I have some understanding of measure theory / real analysis, and some understanding of probability theory, but I'm having some trouble putting the two together.
According to Wikipedia:
Let $(\Omega, \mathcal{F}, P)$ be a probability space and $(E, \mathcal{E})$ a measurable space. Then an $(E, \mathcal{E})$-valued random variable is a function $X : \Omega \to \mathcal{E}$ which is $(\mathcal{F}, \mathcal{E})$-measurable.

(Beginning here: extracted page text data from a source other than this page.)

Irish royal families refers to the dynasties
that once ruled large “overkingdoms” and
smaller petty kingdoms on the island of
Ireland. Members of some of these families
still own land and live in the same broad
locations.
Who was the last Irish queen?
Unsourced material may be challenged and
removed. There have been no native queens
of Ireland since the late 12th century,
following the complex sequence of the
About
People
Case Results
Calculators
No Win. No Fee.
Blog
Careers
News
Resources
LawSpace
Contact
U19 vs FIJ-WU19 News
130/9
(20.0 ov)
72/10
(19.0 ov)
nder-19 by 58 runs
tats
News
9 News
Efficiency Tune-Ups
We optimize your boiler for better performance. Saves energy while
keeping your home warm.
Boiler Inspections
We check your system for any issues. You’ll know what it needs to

Now for example, let's take $X$ be a standard Gaussian random variable, $X \sim \mathcal{N}(0, 1)$.
- I think $E = \mathbb{R}$ since $X$ takes values in $\mathbb{R}$.
- Also, we should have $\mathcal{E} = \mathscr{B}(\mathbb{R})$ the Borel $\sigma$-field of $\mathbb{R}$.

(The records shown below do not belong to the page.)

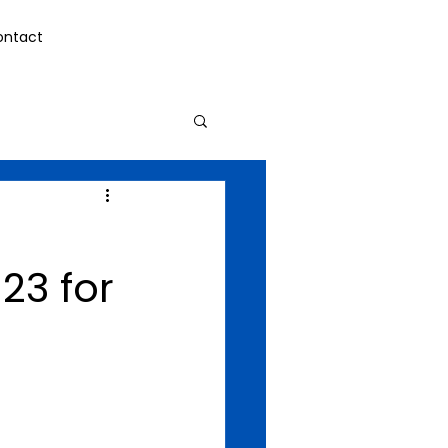
ontact
23 for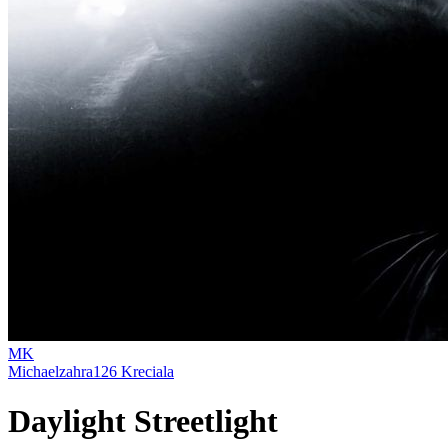
MK
Michaelzahra126 Kreciala
Daylight Streetlight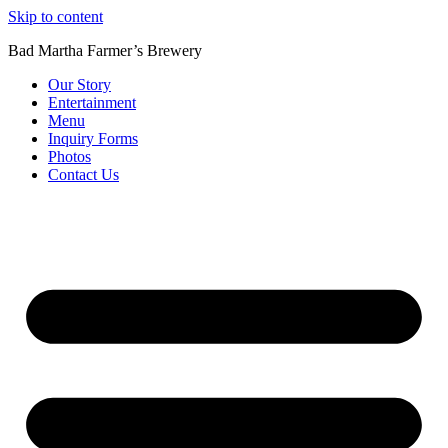
Skip to content
Bad Martha Farmer’s Brewery
Our Story
Entertainment
Menu
Inquiry Forms
Photos
Contact Us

- But, what should $(\Omega, \mathcal{F}, P)$ be?
Furthermore, let's try to calculate $\mathbb{E}[X]$ the mean of $X$. By Wikipedia's definition,
$$\mathbb{E}[X] = \int_\Omega X\, dP = \int_\Omega X(\omega)\, P(d\omega).$$
This raises some questions.
- How does this relate to the elementary computation: $$\mathbb{E}[X] = \int_{-\infty}^{\infty} x\cdot f_X(x)\, dx$$ How does $f_X : \mathbb{R} \to \mathbb{R}^{\geq 0}$ relate to the measure-theoretic definition of $X$?
- What is the meaning of $P(d\omega)$? $P$ is a measure so it makes sense to integrate $dP$, but what is $d\omega$?